● **What needs to be done**
Return the material word for word. Do not include the pictures.
╔══
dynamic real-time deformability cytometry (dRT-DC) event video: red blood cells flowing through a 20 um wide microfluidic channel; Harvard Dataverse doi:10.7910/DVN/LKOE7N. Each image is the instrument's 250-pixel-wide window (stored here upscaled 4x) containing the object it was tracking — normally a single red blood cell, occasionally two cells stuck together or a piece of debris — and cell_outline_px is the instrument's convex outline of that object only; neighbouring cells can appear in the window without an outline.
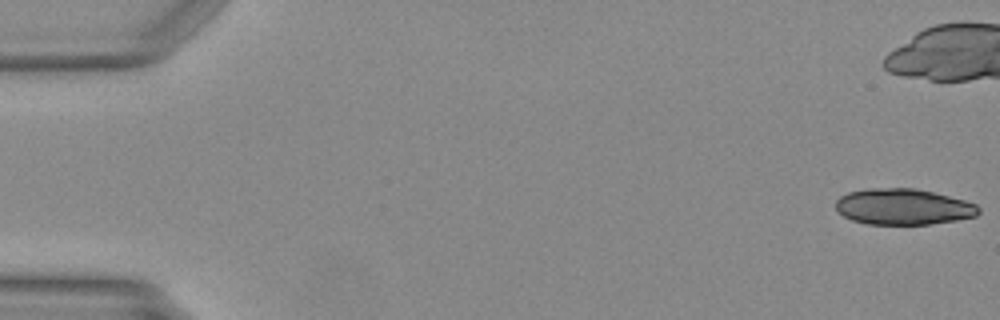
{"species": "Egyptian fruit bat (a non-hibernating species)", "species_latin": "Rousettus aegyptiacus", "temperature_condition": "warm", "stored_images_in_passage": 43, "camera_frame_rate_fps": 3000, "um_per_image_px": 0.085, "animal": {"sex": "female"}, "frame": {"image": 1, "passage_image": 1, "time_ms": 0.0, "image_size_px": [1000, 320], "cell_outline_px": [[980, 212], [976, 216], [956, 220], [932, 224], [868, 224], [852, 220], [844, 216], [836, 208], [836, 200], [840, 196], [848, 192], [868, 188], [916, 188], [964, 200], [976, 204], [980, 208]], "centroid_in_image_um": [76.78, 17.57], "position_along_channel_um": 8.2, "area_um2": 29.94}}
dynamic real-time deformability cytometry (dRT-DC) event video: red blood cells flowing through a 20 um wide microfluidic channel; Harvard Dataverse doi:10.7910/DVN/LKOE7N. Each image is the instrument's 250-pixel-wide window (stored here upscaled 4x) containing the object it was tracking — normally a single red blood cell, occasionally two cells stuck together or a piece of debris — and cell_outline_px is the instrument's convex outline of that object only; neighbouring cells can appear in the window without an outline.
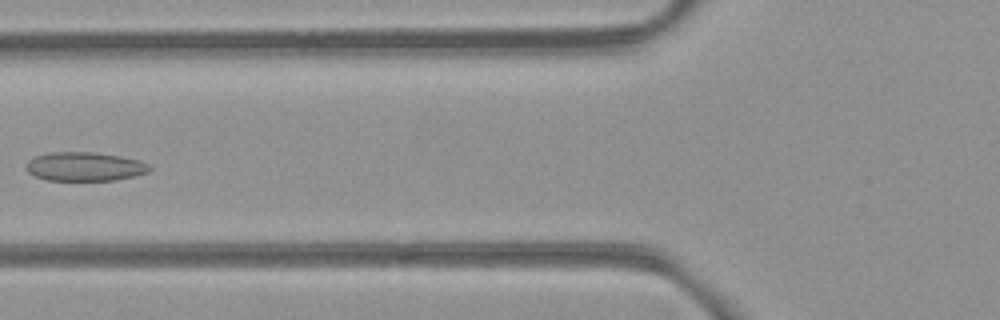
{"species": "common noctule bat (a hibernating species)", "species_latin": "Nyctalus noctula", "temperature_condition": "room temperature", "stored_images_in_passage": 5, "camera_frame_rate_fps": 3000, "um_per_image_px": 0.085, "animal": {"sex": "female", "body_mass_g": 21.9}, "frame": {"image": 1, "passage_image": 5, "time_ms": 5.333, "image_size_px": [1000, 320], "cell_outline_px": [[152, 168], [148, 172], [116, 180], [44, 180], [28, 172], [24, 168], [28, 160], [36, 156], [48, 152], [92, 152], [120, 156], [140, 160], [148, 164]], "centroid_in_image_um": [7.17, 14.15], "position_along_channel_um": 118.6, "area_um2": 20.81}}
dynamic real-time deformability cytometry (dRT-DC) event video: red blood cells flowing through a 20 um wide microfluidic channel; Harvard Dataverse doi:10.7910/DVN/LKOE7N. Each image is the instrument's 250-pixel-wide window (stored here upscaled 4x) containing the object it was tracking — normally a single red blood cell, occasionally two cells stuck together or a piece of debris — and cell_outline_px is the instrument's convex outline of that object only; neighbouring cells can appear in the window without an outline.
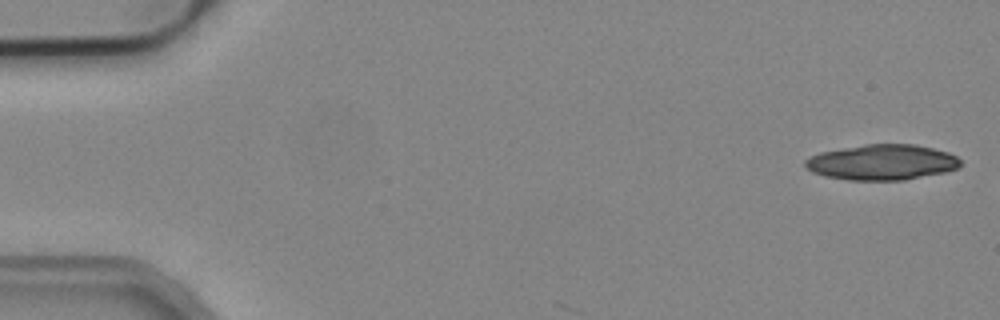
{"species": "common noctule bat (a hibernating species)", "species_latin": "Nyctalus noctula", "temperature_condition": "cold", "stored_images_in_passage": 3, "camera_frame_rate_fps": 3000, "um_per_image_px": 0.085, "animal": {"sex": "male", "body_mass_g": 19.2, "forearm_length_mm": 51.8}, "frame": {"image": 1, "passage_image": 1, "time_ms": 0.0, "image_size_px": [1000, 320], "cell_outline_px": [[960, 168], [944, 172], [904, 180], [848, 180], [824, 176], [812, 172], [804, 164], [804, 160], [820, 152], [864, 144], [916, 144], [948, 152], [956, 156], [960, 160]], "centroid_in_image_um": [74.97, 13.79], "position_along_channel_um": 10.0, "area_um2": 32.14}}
╚══
● **Exercise solution**
dynamic real-time deformability cytometry (dRT-DC) event video: red blood cells flowing through a 20 um wide microfluidic channel; Harvard Dataverse doi:10.7910/DVN/LKOE7N. Each image is the instrument's 250-pixel-wide window (stored here upscaled 4x) containing the object it was tracking — normally a single red blood cell, occasionally two cells stuck together or a piece of debris — and cell_outline_px is the instrument's convex outline of that object only; neighbouring cells can appear in the window without an outline.
{"species": "Egyptian fruit bat (a non-hibernating species)", "species_latin": "Rousettus aegyptiacus", "temperature_condition": "warm", "stored_images_in_passage": 43, "camera_frame_rate_fps": 3000, "um_per_image_px": 0.085, "animal": {"sex": "female"}, "frame": {"image": 1, "passage_image": 1, "time_ms": 0.0, "image_size_px": [1000, 320], "cell_outline_px": [[980, 212], [976, 216], [956, 220], [932, 224], [868, 224], [852, 220], [844, 216], [836, 208], [836, 200], [840, 196], [848, 192], [868, 188], [916, 188], [964, 200], [976, 204], [980, 208]], "centroid_in_image_um": [76.78, 17.57], "position_along_channel_um": 8.2, "area_um2": 29.94}}
dynamic real-time deformability cytometry (dRT-DC) event video: red blood cells flowing through a 20 um wide microfluidic channel; Harvard Dataverse doi:10.7910/DVN/LKOE7N. Each image is the instrument's 250-pixel-wide window (stored here upscaled 4x) containing the object it was tracking — normally a single red blood cell, occasionally two cells stuck together or a piece of debris — and cell_outline_px is the instrument's convex outline of that object only; neighbouring cells can appear in the window without an outline.
{"species": "common noctule bat (a hibernating species)", "species_latin": "Nyctalus noctula", "temperature_condition": "room temperature", "stored_images_in_passage": 5, "camera_frame_rate_fps": 3000, "um_per_image_px": 0.085, "animal": {"sex": "female", "body_mass_g": 21.9}, "frame": {"image": 1, "passage_image": 5, "time_ms": 5.333, "image_size_px": [1000, 320], "cell_outline_px": [[152, 168], [148, 172], [116, 180], [44, 180], [28, 172], [24, 168], [28, 160], [36, 156], [48, 152], [92, 152], [120, 156], [140, 160], [148, 164]], "centroid_in_image_um": [7.17, 14.15], "position_along_channel_um": 118.6, "area_um2": 20.81}}
dynamic real-time deformability cytometry (dRT-DC) event video: red blood cells flowing through a 20 um wide microfluidic channel; Harvard Dataverse doi:10.7910/DVN/LKOE7N. Each image is the instrument's 250-pixel-wide window (stored here upscaled 4x) containing the object it was tracking — normally a single red blood cell, occasionally two cells stuck together or a piece of debris — and cell_outline_px is the instrument's convex outline of that object only; neighbouring cells can appear in the window without an outline.
{"species": "common noctule bat (a hibernating species)", "species_latin": "Nyctalus noctula", "temperature_condition": "cold", "stored_images_in_passage": 3, "camera_frame_rate_fps": 3000, "um_per_image_px": 0.085, "animal": {"sex": "male", "body_mass_g": 19.2, "forearm_length_mm": 51.8}, "frame": {"image": 1, "passage_image": 1, "time_ms": 0.0, "image_size_px": [1000, 320], "cell_outline_px": [[960, 168], [944, 172], [904, 180], [848, 180], [824, 176], [812, 172], [804, 164], [804, 160], [820, 152], [864, 144], [916, 144], [948, 152], [956, 156], [960, 160]], "centroid_in_image_um": [74.97, 13.79], "position_along_channel_um": 10.0, "area_um2": 32.14}}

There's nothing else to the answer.